» EXERCISE PROMPT
Repeat the entries. Each one must match exactly.

» INPUT
Segment Open
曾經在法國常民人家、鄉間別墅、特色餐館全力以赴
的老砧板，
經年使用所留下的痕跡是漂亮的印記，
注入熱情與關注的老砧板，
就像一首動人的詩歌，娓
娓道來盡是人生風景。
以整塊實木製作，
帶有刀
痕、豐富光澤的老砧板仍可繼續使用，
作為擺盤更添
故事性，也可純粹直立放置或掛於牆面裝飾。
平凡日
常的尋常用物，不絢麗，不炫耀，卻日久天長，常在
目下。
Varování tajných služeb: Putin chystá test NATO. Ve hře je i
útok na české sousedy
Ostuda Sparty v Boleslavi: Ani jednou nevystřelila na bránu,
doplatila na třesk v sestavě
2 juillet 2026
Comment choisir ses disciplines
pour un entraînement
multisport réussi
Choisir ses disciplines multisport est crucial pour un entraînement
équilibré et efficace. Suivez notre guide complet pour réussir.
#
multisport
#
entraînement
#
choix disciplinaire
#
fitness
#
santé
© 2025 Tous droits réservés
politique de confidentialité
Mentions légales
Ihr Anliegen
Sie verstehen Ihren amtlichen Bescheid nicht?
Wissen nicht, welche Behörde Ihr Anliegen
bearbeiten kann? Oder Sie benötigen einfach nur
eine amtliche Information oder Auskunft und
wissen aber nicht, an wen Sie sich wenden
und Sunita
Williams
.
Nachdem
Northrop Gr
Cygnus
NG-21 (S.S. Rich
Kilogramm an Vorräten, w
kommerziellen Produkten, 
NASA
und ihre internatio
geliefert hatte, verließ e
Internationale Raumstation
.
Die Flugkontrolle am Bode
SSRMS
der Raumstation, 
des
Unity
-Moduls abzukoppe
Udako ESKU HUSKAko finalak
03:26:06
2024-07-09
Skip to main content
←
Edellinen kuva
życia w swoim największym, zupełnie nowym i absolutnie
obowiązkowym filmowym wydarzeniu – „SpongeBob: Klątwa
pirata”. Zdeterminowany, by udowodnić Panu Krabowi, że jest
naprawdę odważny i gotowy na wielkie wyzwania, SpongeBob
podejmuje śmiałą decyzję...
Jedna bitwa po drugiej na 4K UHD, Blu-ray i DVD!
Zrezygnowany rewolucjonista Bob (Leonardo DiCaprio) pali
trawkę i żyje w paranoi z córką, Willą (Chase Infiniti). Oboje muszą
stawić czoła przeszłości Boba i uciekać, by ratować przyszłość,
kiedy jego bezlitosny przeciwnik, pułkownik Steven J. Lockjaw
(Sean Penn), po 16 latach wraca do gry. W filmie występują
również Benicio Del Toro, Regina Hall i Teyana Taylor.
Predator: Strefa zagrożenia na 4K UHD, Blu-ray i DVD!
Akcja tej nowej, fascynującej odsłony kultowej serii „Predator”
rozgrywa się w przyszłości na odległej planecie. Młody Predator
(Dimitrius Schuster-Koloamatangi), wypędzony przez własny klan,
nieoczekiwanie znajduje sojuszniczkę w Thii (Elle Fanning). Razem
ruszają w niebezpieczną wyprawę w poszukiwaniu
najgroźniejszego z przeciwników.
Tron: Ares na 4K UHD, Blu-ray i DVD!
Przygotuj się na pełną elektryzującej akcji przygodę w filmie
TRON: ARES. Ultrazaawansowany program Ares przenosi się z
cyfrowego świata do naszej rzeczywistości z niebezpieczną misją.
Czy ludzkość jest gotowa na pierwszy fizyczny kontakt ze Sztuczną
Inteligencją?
Segment Closed
» RESPONSE
曾經在法國常民人家、鄉間別墅、特色餐館全力以赴
的老砧板，
經年使用所留下的痕跡是漂亮的印記，
注入熱情與關注的老砧板，
就像一首動人的詩歌，娓
娓道來盡是人生風景。
以整塊實木製作，
帶有刀
痕、豐富光澤的老砧板仍可繼續使用，
作為擺盤更添
故事性，也可純粹直立放置或掛於牆面裝飾。
平凡日
常的尋常用物，不絢麗，不炫耀，卻日久天長，常在
目下。
Varování tajných služeb: Putin chystá test NATO. Ve hře je i
útok na české sousedy
Ostuda Sparty v Boleslavi: Ani jednou nevystřelila na bránu,
doplatila na třesk v sestavě
2 juillet 2026
Comment choisir ses disciplines
pour un entraînement
multisport réussi
Choisir ses disciplines multisport est crucial pour un entraînement
équilibré et efficace. Suivez notre guide complet pour réussir.
#
multisport
#
entraînement
#
choix disciplinaire
#
fitness
#
santé
© 2025 Tous droits réservés
politique de confidentialité
Mentions légales
Ihr Anliegen
Sie verstehen Ihren amtlichen Bescheid nicht?
Wissen nicht, welche Behörde Ihr Anliegen
bearbeiten kann? Oder Sie benötigen einfach nur
eine amtliche Information oder Auskunft und
wissen aber nicht, an wen Sie sich wenden
und Sunita
Williams
.
Nachdem
Northrop Gr
Cygnus
NG-21 (S.S. Rich
Kilogramm an Vorräten, w
kommerziellen Produkten, 
NASA
und ihre internatio
geliefert hatte, verließ e
Internationale Raumstation
.
Die Flugkontrolle am Bode
SSRMS
der Raumstation, 
des
Unity
-Moduls abzukoppe
Udako ESKU HUSKAko finalak
03:26:06
2024-07-09
Skip to main content
←
Edellinen kuva
życia w swoim największym, zupełnie nowym i absolutnie
obowiązkowym filmowym wydarzeniu – „SpongeBob: Klątwa
pirata”. Zdeterminowany, by udowodnić Panu Krabowi, że jest
naprawdę odważny i gotowy na wielkie wyzwania, SpongeBob
podejmuje śmiałą decyzję...
Jedna bitwa po drugiej na 4K UHD, Blu-ray i DVD!
Zrezygnowany rewolucjonista Bob (Leonardo DiCaprio) pali
trawkę i żyje w paranoi z córką, Willą (Chase Infiniti). Oboje muszą
stawić czoła przeszłości Boba i uciekać, by ratować przyszłość,
kiedy jego bezlitosny przeciwnik, pułkownik Steven J. Lockjaw
(Sean Penn), po 16 latach wraca do gry. W filmie występują
również Benicio Del Toro, Regina Hall i Teyana Taylor.
Predator: Strefa zagrożenia na 4K UHD, Blu-ray i DVD!
Akcja tej nowej, fascynującej odsłony kultowej serii „Predator”
rozgrywa się w przyszłości na odległej planecie. Młody Predator
(Dimitrius Schuster-Koloamatangi), wypędzony przez własny klan,
nieoczekiwanie znajduje sojuszniczkę w Thii (Elle Fanning). Razem
ruszają w niebezpieczną wyprawę w poszukiwaniu
najgroźniejszego z przeciwników.
Tron: Ares na 4K UHD, Blu-ray i DVD!
Przygotuj się na pełną elektryzującej akcji przygodę w filmie
TRON: ARES. Ultrazaawansowany program Ares przenosi się z
cyfrowego świata do naszej rzeczywistości z niebezpieczną misją.
Czy ludzkość jest gotowa na pierwszy fizyczny kontakt ze Sztuczną
Inteligencją?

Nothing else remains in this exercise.